[Dataset excerpts]
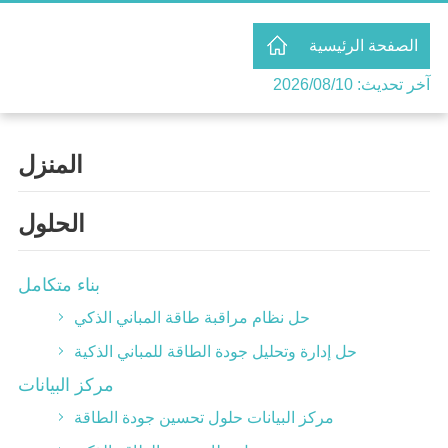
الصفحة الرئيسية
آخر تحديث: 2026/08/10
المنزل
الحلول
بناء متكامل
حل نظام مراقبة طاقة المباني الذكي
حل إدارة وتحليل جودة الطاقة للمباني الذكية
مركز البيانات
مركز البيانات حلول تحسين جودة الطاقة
==
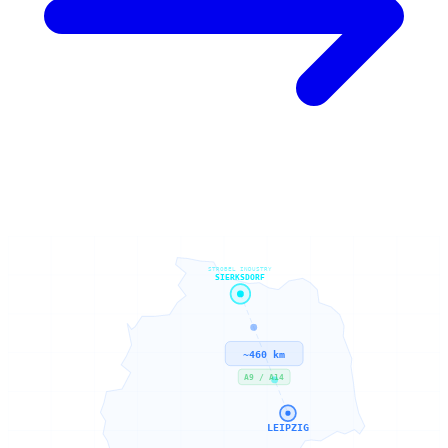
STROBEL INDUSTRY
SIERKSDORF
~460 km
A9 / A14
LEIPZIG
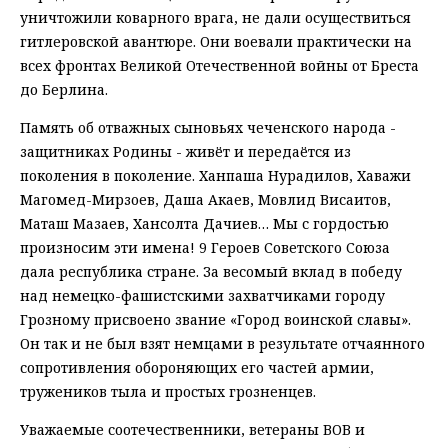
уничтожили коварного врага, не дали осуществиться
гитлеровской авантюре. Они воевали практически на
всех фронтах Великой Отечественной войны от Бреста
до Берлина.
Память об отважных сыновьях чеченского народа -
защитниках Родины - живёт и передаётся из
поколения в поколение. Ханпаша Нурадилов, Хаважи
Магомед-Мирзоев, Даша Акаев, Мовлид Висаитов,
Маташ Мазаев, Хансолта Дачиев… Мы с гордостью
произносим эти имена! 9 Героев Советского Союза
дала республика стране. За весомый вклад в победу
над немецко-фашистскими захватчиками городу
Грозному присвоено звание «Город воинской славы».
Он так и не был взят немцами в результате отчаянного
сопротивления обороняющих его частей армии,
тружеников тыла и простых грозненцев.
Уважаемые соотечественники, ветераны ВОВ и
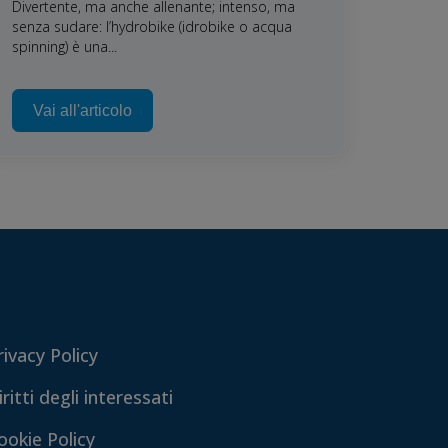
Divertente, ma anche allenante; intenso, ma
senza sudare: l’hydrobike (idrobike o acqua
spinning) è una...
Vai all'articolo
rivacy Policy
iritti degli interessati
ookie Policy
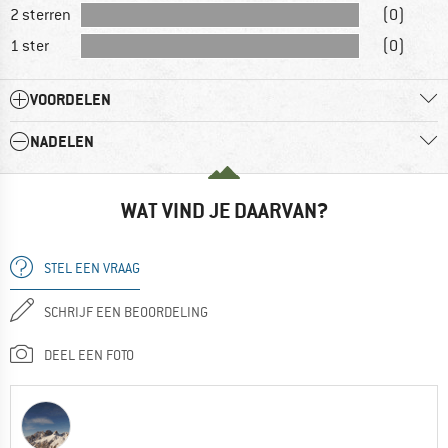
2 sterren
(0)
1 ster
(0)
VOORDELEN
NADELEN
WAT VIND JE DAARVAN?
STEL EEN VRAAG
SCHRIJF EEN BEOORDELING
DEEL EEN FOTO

Task item:
Take the entries above and return only the lines from the one with "гитлеровской авантюре. Они" to the one with "над немецко-фашистскими захватчиками городу", both included, unchanged.

Result for this exercise:
гитлеровской авантюре. Они воевали практически на
всех фронтах Великой Отечественной войны от Бреста
до Берлина.
Память об отважных сыновьях чеченского народа -
защитниках Родины - живёт и передаётся из
поколения в поколение. Ханпаша Нурадилов, Хаважи
Магомед-Мирзоев, Даша Акаев, Мовлид Висаитов,
Маташ Мазаев, Хансолта Дачиев… Мы с гордостью
произносим эти имена! 9 Героев Советского Союза
дала республика стране. За весомый вклад в победу
над немецко-фашистскими захватчиками городу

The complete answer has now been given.